In the end, run notifies TaskContextImpl that the task has completed (regardless of the final outcome — a success or a failure).

In case of any exceptions, run notifies TaskContextImpl that the task has failed. run requests MemoryStore to release unroll memory for this task (for both ON_HEAP and OFF_HEAP memory modes).

Note
run uses SparkEnv to access BlockManager that it uses to access MemoryStore.
Note
run is used exclusively when TaskRunner starts. The Task instance has just been deserialized from taskBytes that were sent over the wire to an executor. localProperties and TaskMemoryManager are already assigned.

Task States

A task can be in one of the following states:

  • LAUNCHING

  • RUNNING when the task is being started.

  • FINISHED when the task finished with the serialized result.

  • FAILED when the task fails, e.g. when FetchFailedException, CommitDeniedException or any Throwable occurs

  • KILLED when an executor kills a task.

  • LOST

States are the values of org.apache.spark.TaskState.

Note
Task status updates are sent from executors to the driver through ExecutorBackend.

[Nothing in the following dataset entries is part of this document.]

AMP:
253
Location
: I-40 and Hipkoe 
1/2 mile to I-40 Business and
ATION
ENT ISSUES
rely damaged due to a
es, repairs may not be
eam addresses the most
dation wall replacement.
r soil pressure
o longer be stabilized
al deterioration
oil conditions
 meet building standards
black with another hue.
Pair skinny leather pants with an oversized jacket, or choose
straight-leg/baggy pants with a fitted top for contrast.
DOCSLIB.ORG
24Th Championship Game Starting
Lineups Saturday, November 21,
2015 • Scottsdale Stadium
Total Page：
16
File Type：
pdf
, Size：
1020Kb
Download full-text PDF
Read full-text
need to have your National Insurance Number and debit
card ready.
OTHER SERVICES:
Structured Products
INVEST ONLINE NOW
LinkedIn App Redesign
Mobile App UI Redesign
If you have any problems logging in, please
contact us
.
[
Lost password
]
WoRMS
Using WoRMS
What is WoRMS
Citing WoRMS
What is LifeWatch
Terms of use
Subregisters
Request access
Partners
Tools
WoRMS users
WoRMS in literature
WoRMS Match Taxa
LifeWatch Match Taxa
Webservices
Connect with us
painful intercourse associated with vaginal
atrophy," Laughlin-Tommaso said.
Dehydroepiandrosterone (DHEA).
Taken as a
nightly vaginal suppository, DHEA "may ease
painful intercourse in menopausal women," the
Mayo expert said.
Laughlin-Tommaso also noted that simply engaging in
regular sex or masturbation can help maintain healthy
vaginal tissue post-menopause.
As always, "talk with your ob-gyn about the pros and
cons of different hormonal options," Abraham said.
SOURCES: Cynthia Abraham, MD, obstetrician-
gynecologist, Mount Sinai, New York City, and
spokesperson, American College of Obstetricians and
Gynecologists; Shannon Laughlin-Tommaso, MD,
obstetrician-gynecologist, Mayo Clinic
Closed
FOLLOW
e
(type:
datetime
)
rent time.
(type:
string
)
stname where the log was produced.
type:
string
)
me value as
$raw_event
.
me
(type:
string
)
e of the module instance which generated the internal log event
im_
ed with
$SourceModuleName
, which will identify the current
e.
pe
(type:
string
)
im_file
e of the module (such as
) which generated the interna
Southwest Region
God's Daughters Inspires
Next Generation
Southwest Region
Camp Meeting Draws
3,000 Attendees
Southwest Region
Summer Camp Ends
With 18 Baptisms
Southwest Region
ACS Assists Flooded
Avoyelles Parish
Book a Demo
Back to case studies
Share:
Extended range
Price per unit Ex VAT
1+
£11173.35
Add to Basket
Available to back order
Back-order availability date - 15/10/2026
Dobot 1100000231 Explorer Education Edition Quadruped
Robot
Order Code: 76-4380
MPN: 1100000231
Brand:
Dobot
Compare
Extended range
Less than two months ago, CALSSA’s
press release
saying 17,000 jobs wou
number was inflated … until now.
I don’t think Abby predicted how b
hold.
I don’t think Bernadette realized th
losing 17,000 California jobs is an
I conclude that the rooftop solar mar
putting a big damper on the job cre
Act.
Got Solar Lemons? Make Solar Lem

Task is finished when it is in one of FINISHED, FAILED, KILLED, LOST

LOST and FAILED states are considered failures.

Tip
Task states correspond to org.apache.mesos.Protos.TaskState.

Collect Latest Values of Accumulators — collectAccumulatorUpdates Method

collectAccumulatorUpdates(taskFailed: Boolean = false): Seq[AccumulableInfo]

collectAccumulatorUpdates collects the latest values of accumulators used in a task (and returns the values as a collection of AccumulableInfo).

Note
collectAccumulatorUpdates is used when TaskRunner runs a task (and sends a task’s final results).

When taskFailed is true it filters out accumulators with countFailedValues disabled.

Caution
FIXME Why is the check context != null?
Note
It uses context.taskMetrics.accumulatorUpdates().
Caution
FIXME What is context.taskMetrics.accumulatorUpdates() doing?

Killing Task — kill Method

kill(interruptThread: Boolean)

kill marks the task to be killed, i.e. it sets the internal _killed flag to true.

kill calls TaskContextImpl.markInterrupted when context is set.

If interruptThread is enabled and the internal taskThread is available, kill interrupts it.

Caution
FIXME When could context and interruptThread not be set?